4. Discussion and Conclusions
As its costs are dropping, high-throughput sequencing is becoming increasingly routine in clinical and academic practice, and is gaining ground in prenatal diagnosis and in the diagnostic study of miscarried fetuses. While the bioinformatics toolkit for analyzing the sequencing data of individuals is well-developed and mature, it may encounter difficulties in the analysis of sequencing data for products of conception, which may be mixed with maternal tissue. We have shown that the accuracy of standard variant-calling pipelines does indeed degenerate as the maternal cell contamination increases, but that much of this decline can be alleviated by MCC-aware variant genotype correction. We show that the MCC fraction can be readily estimated from trio sequencing data and then used to inform the genotype correction. We show, using synthetic contaminated samples obtained from real trio data, that even a simple intuitive method based on confidence intervals does much to correct for the MCC-related loss of calling accuracy, and that the machine-learning methods trained on simulated data show even greater improvement, with the more sophisticated XGBoost having the better performance of the individual methods. The best performance, meanwhile, was obtained with the ensemble method that incorporates the results of all three methods that we tried.

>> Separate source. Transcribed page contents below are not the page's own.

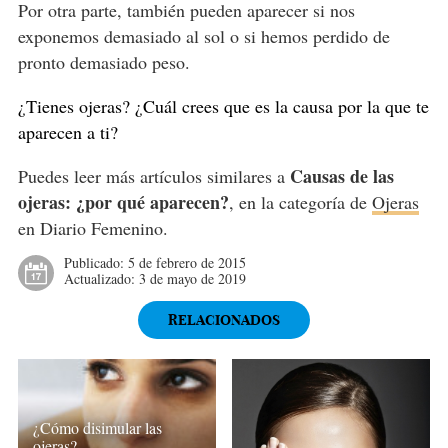
Por otra parte, también pueden aparecer si nos
exponemos demasiado al sol o si hemos perdido de
pronto demasiado peso.
¿Tienes ojeras? ¿Cuál crees que es la causa por la que te
aparecen a ti?
Causas de las
Puedes leer más artículos similares a
ojeras: ¿por qué aparecen?
, en la categoría de
Ojeras
en Diario Femenino.
Publicado:
5 de febrero de 2015
Actualizado:
3 de mayo de 2019
RELACIONADOS
¿Cómo disimular las
ojeras?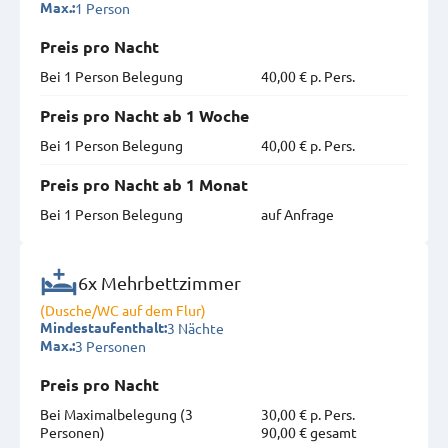
1 Person
Max.:
Preis pro Nacht
Bei 1 Person Belegung
40,00 € p. Pers.
Preis pro Nacht ab 1 Woche
Bei 1 Person Belegung
40,00 € p. Pers.
Preis pro Nacht ab 1 Monat
Bei 1 Person Belegung
auf Anfrage
6x Mehrbettzimmer
(Dusche/WC auf dem Flur)
3 Nächte
Mindestaufenthalt:
3 Personen
Max.:
Preis pro Nacht
Bei Maximal­belegung (3
30,00 € p. Pers.
Personen)
90,00 € gesamt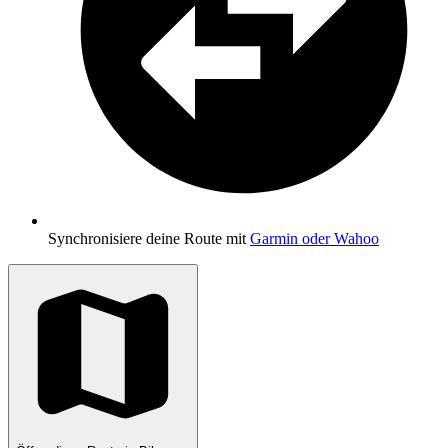
Synchronisiere deine Route mit
Garmin oder Wahoo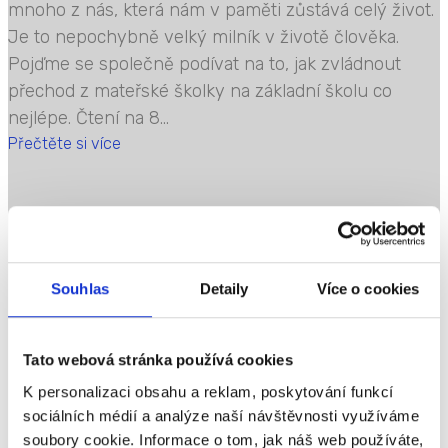
mnoho z nás, která nám v paměti zůstává celý život.
Je to nepochybně velký milník v životě člověka.
Pojďme se společně podívat na to, jak zvládnout
přechod z mateřské školky na základní školu co
nejlépe. Čtení na 8...
Přečtěte si více
Psaní kreativně, hravě
a zábavně
Souhlas
Detaily
Více o cookies
Tato webová stránka používá cookies
Psaní může být pro mnohé děti opravdová výzva.
K personalizaci obsahu a reklam, poskytování funkcí
Klíčovou roli zde hraje především motivace, která
sociálních médií a analýze naší návštěvnosti využíváme
může pomoci při rozvoji jazykových dovedností a
soubory cookie. Informace o tom, jak náš web používáte,
celkového kognitivního vývoje. Velmi úzce spolu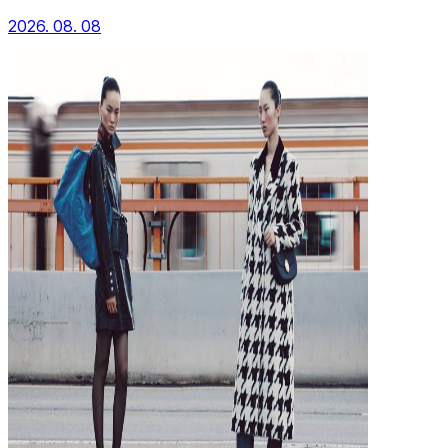
2026. 08. 08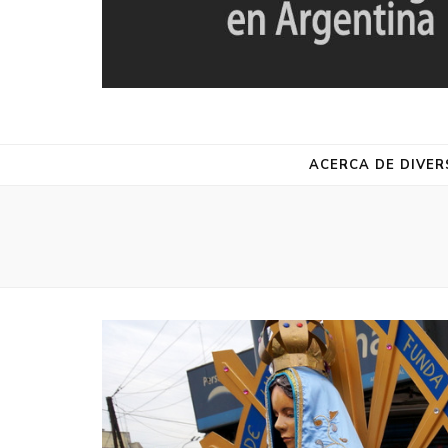
DIVERSA
Red de Estudios de la Diversidad Religiosa en Argentina
ACERCA DE DIVER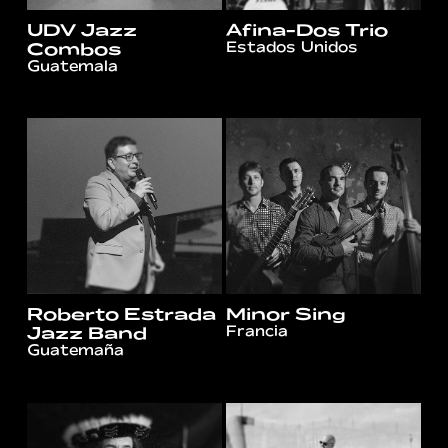
UDV Jazz
Afina-Dos Trio
Estados Unidos
Combos
Guatemala
Roberto Estrada
Minor Sing
Francia
Jazz Band
Guatemaña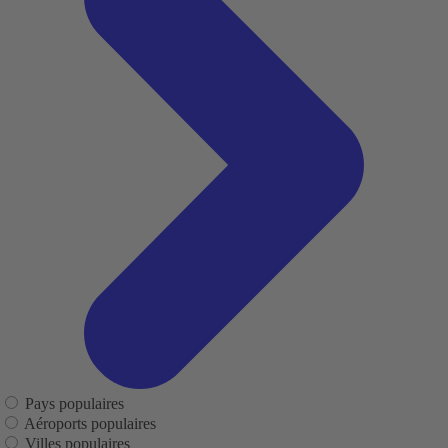
Pays populaires
Aéroports populaires
Villes populaires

We note that all methods discussed in this paper only recalibrate the variants that have been discovered by a general-purpose variant caller (we used GATK HaplotypeCaller which is commonly employed for human data analysis, but any variant caller which outputs sufficiently rich information about variants into a VCF file should work). Therefore, MCC-aware recalibration is a simple add-on to a standard bioinformatics pipeline, needing only the VCF file produced by it. The user can then compare the original VCF to the recalibrated VCF to see which genotypes had been changed. On the other hand, the reliance on standard variant calling implies that if MCC had caused the true fetal variant to be missed in all members of the trio, then that variant will not be called by the recalibration pipeline, either. We expect such cases to be rare.
We have applied our method to in-house sequencing data for three speciments from spontaneous miscarriages. While these particular samples had rather low MCC, this may not always be the case, as high levels of MCC do occur among aminocentesis and chorionic villi samples.
Currently, next-generation sequencing is applied to fetal DNA obtained by invasive methods which extract amniotic fluid or fetal or chorionic villi cells. Our work is aimed at the analysis of this sort of sequencing data, and we do not consider MCC fractions higher than 50%. As its costs drop, sequencing may become a practical option in non-invasive prenatal testing (NIPT) as well. NIPT analyzes fetal DNA circulating in maternal blood which constitutes a small fraction of the DNA sample obtained. Analyzing that sort of data would make MCC-aware variant calling a necessity, and may in fact give rise to more sophisticated and/or specialized algorithms, such as those that work directly with mapped reads.
Supplementary material
Supplementary material is available at bioRxiv online. We also present a repository with scripts and notebooks for reproducing our experiments as well as applying our methods: https://github.com/bazykinlab/ML-maternal-cell-contamination
Funding
The work was funded by the Skoltech Biomedical Initiative grant to GAB and DY.